Em outras palavras, na analogia do quebra cabeça, a série começa com várias peças na mesa. Você vai montando meio confuso e no penúltimo episódio eles jogam um quebra cabeça pronto na sua frente, e fingem que o resto encaixou por ali. E você se dá por satisfeito porque o casal principal é muito fofo – e é mesmo, a única escolha acertadíssima da série na minha opinião, 10/10.

Missa da Meia Noite

Eu estava morrendo de medo de assistir Missa da Meia Noite e ser ruim e eu me ver embarcando em uma jornada parecida com o declínio do Ryan Murphy com American Horror Story (Ryan, por favor, para nada, nunca, será o que a primeira temporada foi; já se passaram dez anos! Por favor, chega!). Afinal, por mais que eu não tenha gostado de Mansão Bly, a série também fez um sucesso inegável.

Mas, meu Deus (risos), ainda bem que eu assisti.

Flanagan parece ter admitido que a marca registrada da sua produção não é o mistério, e, sim, a revelação. Ele não tenta, hora nenhuma, repetir nada do que fez nas suas duas outras séries (a não ser pela pessoa sendo assombrada pelo mesmo fantasma sempre, mas isso é um clichê gostoso demais). Missa da Meia Noite é novo ao mesmo tempo que é antigo. Flanagan retomou seu talento gigantesco como contador de histórias, mais até do que como criador e entregou uma série lenta, que revela seus segredos de forma rítmica, sem esconder excessivamente por efeito de choque, nem mostrar demais de bandeja.

Missa da Meia Noite é uma história sobre uma ilha com 127 habitantes, extremamente pacata e muito marcada pela religião. Quando um novo padre chega à cidade, uma turbulência começa a acontecer e a ilha é engolida por essa situação, ora lentamente – pelas cenas longas, diálogos marcados, escolhas que reforçam o tédio do lugar – , ora rapidamente – por virar uma situação sem volta na frente dos nossos olhos.

Essa última parte talvez seja a mais importante. Tudo acontece na frente dos nossos olhos. Depois de um certo ponto, o final é inevitável. Você sabe o que vai acontecer e o diretor não foge disso.
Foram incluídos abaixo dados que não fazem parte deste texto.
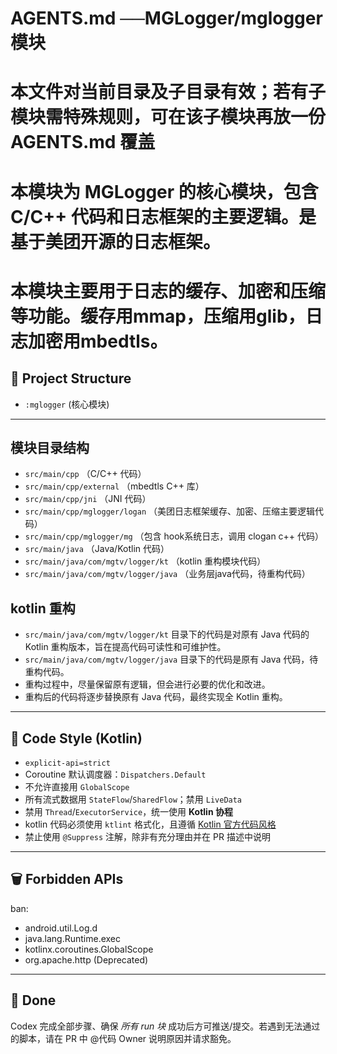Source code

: # AGENTS.md  ──MGLogger/mglogger 模块
# 本文件对当前目录及子目录有效；若有子模块需特殊规则，可在该子模块再放一份 AGENTS.md 覆盖
# 本模块为 MGLogger 的核心模块，包含 C/C++ 代码和日志框架的主要逻辑。是基于美团开源的日志框架。
# 本模块主要用于日志的缓存、加密和压缩等功能。缓存用mmap，压缩用glib，日志加密用mbedtls。

## 📂 Project Structure
- `:mglogger` (核心模块)
---
## 模块目录结构
- `src/main/cpp` （C/C++ 代码）
- `src/main/cpp/external` （mbedtls C++ 库）
- `src/main/cpp/jni` （JNI 代码）
- `src/main/cpp/mglogger/logan` （美团日志框架缓存、加密、压缩主要逻辑代码）
- `src/main/cpp/mglogger/mg` （包含 hook系统日志，调用 clogan c++ 代码）
- `src/main/java` （Java/Kotlin 代码）
- `src/main/java/com/mgtv/logger/kt` （kotlin 重构模块代码）
- `src/main/java/com/mgtv/logger/java` （业务层java代码，待重构代码）

## kotlin 重构
- `src/main/java/com/mgtv/logger/kt` 目录下的代码是对原有 Java 代码的 Kotlin 重构版本，旨在提高代码可读性和可维护性。
- `src/main/java/com/mgtv/logger/java` 目录下的代码是原有 Java 代码，待重构代码。
- 重构过程中，尽量保留原有逻辑，但会进行必要的优化和改进。
- 重构后的代码将逐步替换原有 Java 代码，最终实现全 Kotlin 重构。

---
## 📜 Code Style (Kotlin)
- `explicit-api=strict`
- Coroutine 默认调度器：`Dispatchers.Default`
- 不允许直接用 `GlobalScope`
- 所有流式数据用 `StateFlow`/`SharedFlow`；禁用 `LiveData`
- 禁用 `Thread`/`ExecutorService`，统一使用 **Kotlin 协程**
- kotlin 代码必须使用 `ktlint` 格式化，且遵循 [Kotlin 官方代码风格](https://kotlinlang.org/docs/coding-conventions.html)
- 禁止使用 `@Suppress` 注解，除非有充分理由并在 PR 描述中说明

---
## 🗑️ Forbidden APIs
ban:
- android.util.Log.d
- java.lang.Runtime.exec
- kotlinx.coroutines.GlobalScope
- org.apache.http (Deprecated)

---
## 🏁 Done
Codex 完成全部步骤、确保 *所有 run 块* 成功后方可推送/提交。若遇到无法通过的脚本，请在 PR 中 @代码 Owner 说明原因并请求豁免。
Ele não tenta surpreender de maneira forçada, ele simplesmente faz um trabalho maravilhoso revelando o que está oculto. Por isso digo que é uma história antiga – o enredo em si poderia estar em qualquer filme de terror. Mas não está porque é contada de maneira fenomenal.

Residência Hill e Missa da Meia Noite também compartilham algo que Mansão Bly deixa de lado, que é a temática relevante. No caso de Missa da Meia Noite, a série toda pode ser vista como uma grande metáfora para a relação dos extremistas religiosos – especificamente os católicos – com a sociedade e com os que não seguem a mesma religião. A relação de poder, de superioridade, de domínio, de permissividade, e, sobretudo, a hipocrisia da Igreja é explorada de forma efetiva tanto no terror quanto na crítica.

Em suma, vejo Mansão Bly como a mais fraca das três séries por ela ser a menos efetiva no terror e a mais preguiçosa no roteiro. Vejo a essência de Flanagan nas outras duas obras, mesmo que bastante distintas uma da outra, e, essas, sim, me deixam ansiosa para ver qual será sua próxima produção.